51

2.6K 91 0
                                    

Kalau saja aku bisa memilih, aku lebih memilih menjadi seseorang yang tidak peduli daripada peduli namun tidak dihargai.

💖💖💖

Hivi bangkit dari kasurnya lalu berjalan mondar mandir tidak jelas. Malam ini cerah dan dirinya tengah dilanda bosan. Para sahabatnya pergi berlibur dan tidak ada yang tinggal selain dirinya.

Jalan jalan keluar? Hell, Hivi tak pernah mau jika itu sendiri. Hivi menghembuskan nafas kesal. Haruskah dirinya seperti ini? Dirunah dengan mondar mandir tidak jelas sampai pagi. Dan Hivi yakin besok pagi kakinya akan lepas dari engselnya.

Hivi berhenti, ia bertolak pinggang dan menatap keseluruhan kamarnya. Dan.... pandangannya jatuh kearah gitar yang tiba tiba datang minggu lalu.

Ah, ya. Dia belum pernah menggunakannya selama ini. Hivi berjalan kearah gitar tersebut dan mengambilnya dari gantungannya.

Hivi akui gitar ini memang bagus, dengan aksen kayu yang nyata dan tekstur kasar di depannya. Tidak lupa sebuah stiker bunga manis berwarna pink yang dikelilingi bintang bintang kecil berwarna hijau yang mengkilap.

Senyum Hivi mengembang dengan sendirinya. Mood nya yang tadi memburuk kini naik seperti semula. Ingatkan Hivi untuk mengucapkan banyak banyak terima kasih kepada orang yang memberikan gitar ini kepadanya saat ia tau siapa pemberinya.

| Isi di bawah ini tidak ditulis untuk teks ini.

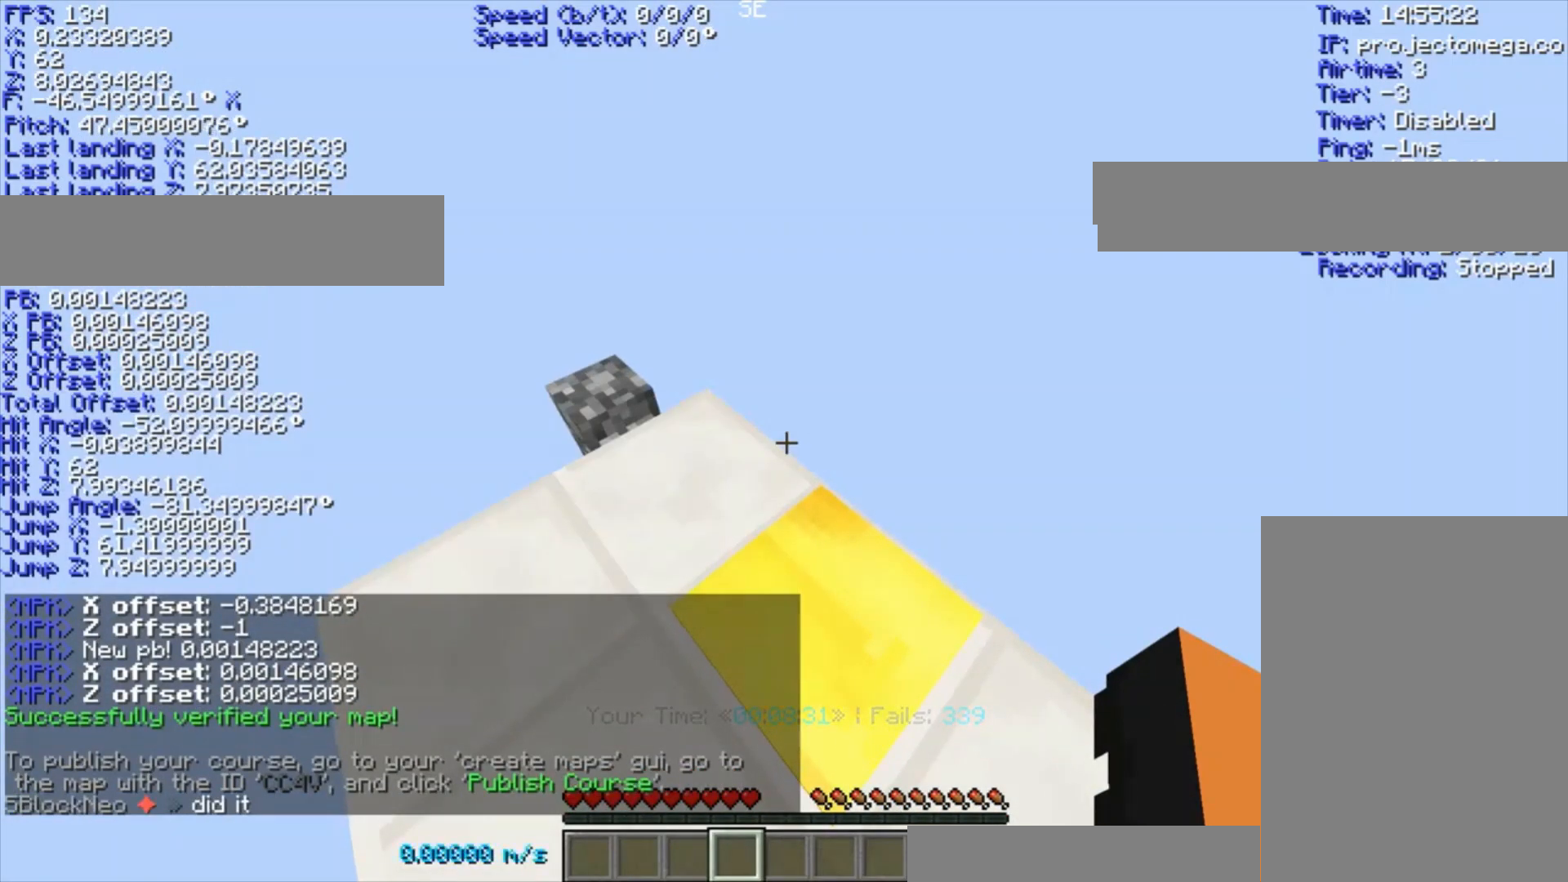
{"keys": [], "events": []}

Hivi langsung beranjak keluar rumah. Rencananya ia akan memainkan gitar itu dan menghabiskan waktunya di tepi danau kecil diujung kompleks. Dengan berbekalkan piyama putih polos dengan sendal berbentuk anjing dengan bulu bulu yang lembut, Hivi melangkahkan kakinya dengan riang. Ia tersenyum lebar tiap kali berpapasan dengan orang orang.

Ah... ini pasti akan menjadi malam yang menyenangkan.

Ya... Siapa yang tau..

💖💖💖

"MULAI SEKARANG ARKA AKAN TINGGAL DISINI! GAK ADA BANTAHAN!" Suara berat itu menggelegar didalam rumah besar itu. Semua yang mendengarnya pasti akan menciut takut dan bergetar.

Berbeda dengan seorang Alfa. Ia memberanikan dirinya menatap sang papa yang dadanya naik turun menahan amarah.

"GAK! DIA GAK BOLEH DISINI! DIA YANG MILIH TINGGAL DI PARIS, TERUS KENAPA MALAH BALIK LAGI? BELUM PUAS ANAK KESAYANGAN PAPA ITU BIKIN AKU MENDERITA? BELUM PUAS HA?!" Balas Alfa tak kalah besarnya. Ia tau ia telah melewati batas. Namun ia juga tak mau berurusan lagi dengan masa lalunya.

"Alfa, Arka itu saudara kamu. Kapan kamu mau maafin dia?" Suara Lano merendah. Memijat pelipisnya pening.

"Saudara? Saudara mana yang menghianati saudaranya sendiri? Dan papa malah lebih mentingin dia saat Alfa lagi terpuruk." Alfa berkata dingin. Entah sudah berapa ribu kali Alfa menyebut Lano bilang begitu dan entah berapa kali Alfa menjawabnya dengan hal yang sama. "Kalau dia tetap mau tinggal disini, kalo gitu aku aja yang pergi," Alfa mengambil jaketnya serta kunci motor lalu pergi dari rumah.

"ALFA KAMU MAU KEMANA?! ALFA!!" Teriak Lano. Alfa tak menggubris, ia terus berjalan dan pergi dengan Honda ninjanya.

Lano menghela nafas berat. Ia duduk disofa seraya memijit pelipisnya yang semakin berdenyut. Untung Vania tidak ada disini, jika ada maka wanita tercintanya akan kembali menangis dan terluka.